**PROBLEM SET:**
[1] According to the Andes Energia announcement, how many wells have already been drilled and fracked in the Vaca Muerta formation?
[2] Translate this sentence from the Andes Energia announcement into Spanish: "The Company has its main operations in Argentina and Colombia."
[3] Summarize the Andes Energia announcement in two sentences.

==== EXERCISE TEXT ====

Post year end highlights:

 

·     Current daily production: Argentina 2,300 bpd; Colombia 1,240 boepd; total 3,540 boepd.

·     Current selling prices of approximately US$ 62 and US$ 40 per barrel in Argentina and Colombia respectively.

 

Alejandro Jotayan, CEO said:

 

"During 2015 we accomplished very demanding objectives, significantly increasing revenues, completing the acquisition of an interest in Interoil and continuing the successfull drilling program in the Chachahuen block. In 2016 we will continue to focus on our drilling program in the Chachahuen block and the development of our other assets. Furthermore, the new government, elected in November 2015, has already implemented changes that are expected to benefit the Argentine oil and gas industry and attract foreign capital into the country."

 

For further information please contact:

 

Andes Energia plc                               Nicola Mallo Huergo, Chairman                        T: +54 11 4110 5150

                                                                Alejandro Jotayan, CEO

                                                                Billy Clegg, Head of Communications

 

Stockdale Securities                            Antonio Bossi                                                      T: +44 20 7601 6100

                                                                David Coaten

 

Camarco                                                Gordon Poole                                                        T: +44 20 3757 4980

 

Qualified Person Review

In accordance with AIM guidance for mining, oil and gas companies, Mr. Juan Carlos Esteban has reviewed the information contained in this announcement. Mr. Juan Carlos Esteban, an Officer of the Group, is a petroleum engineer with over 30 years of experience and is a member of the SPE (Society of Petroleum Engineers).

 

Note to Editors:

Andes Energia plc is an oil and gas exploration and production company focused on onshore assets in South America with a market capitalisation of circa £115m. The Company has its main operations in Argentina and Colombia.

 

The Company has approximately 25* MMbbls of conventional 2P reserves, and it also has certified prospective resources of 640 MMboe, primarily in the Vaca Muerta unconventional development in Argentina and over 7.5 million acres across South America.

 

The Company has approximately 250,000 net acres in the Vaca Muerta formation, which is the second largest shale oil deposit in the world and the only producing shale oil deposit outside of North America, currently producing 45,000 boepd. Over 300 wells have already been drilled and fracked in the Vaca Muerta formation.

==== SUPPLIED INFORMATION ====

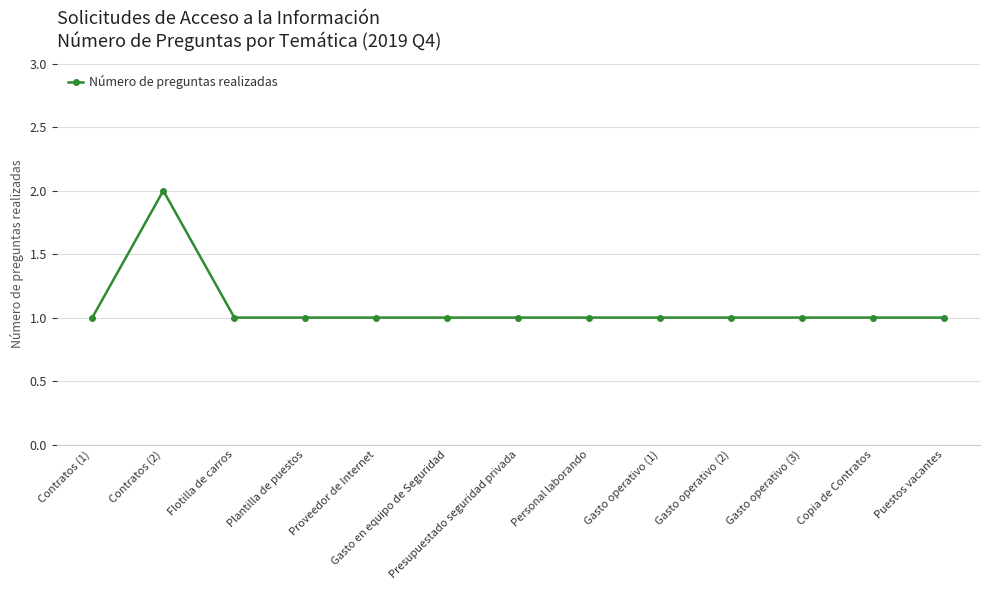

Reading left to right, extract all data points from this chart.

1	2	1	1	1	1	1	1	1	1	1	1	1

====

**PER-TASK ANSWERS:**
[1] Over 300 wells.

[2] La Compañía tiene sus principales operaciones en Argentina y Colombia.

[3] Andes Energia plc is an oil and gas exploration and production company focused on onshore assets in South America, and it currently produces 3,540 boepd across Argentina and Colombia. Its CEO states that in 2015 the company significantly increased revenues and acquired an interest in Interoil, and that in 2016 it will continue to focus on its drilling program in the Chachahuen block.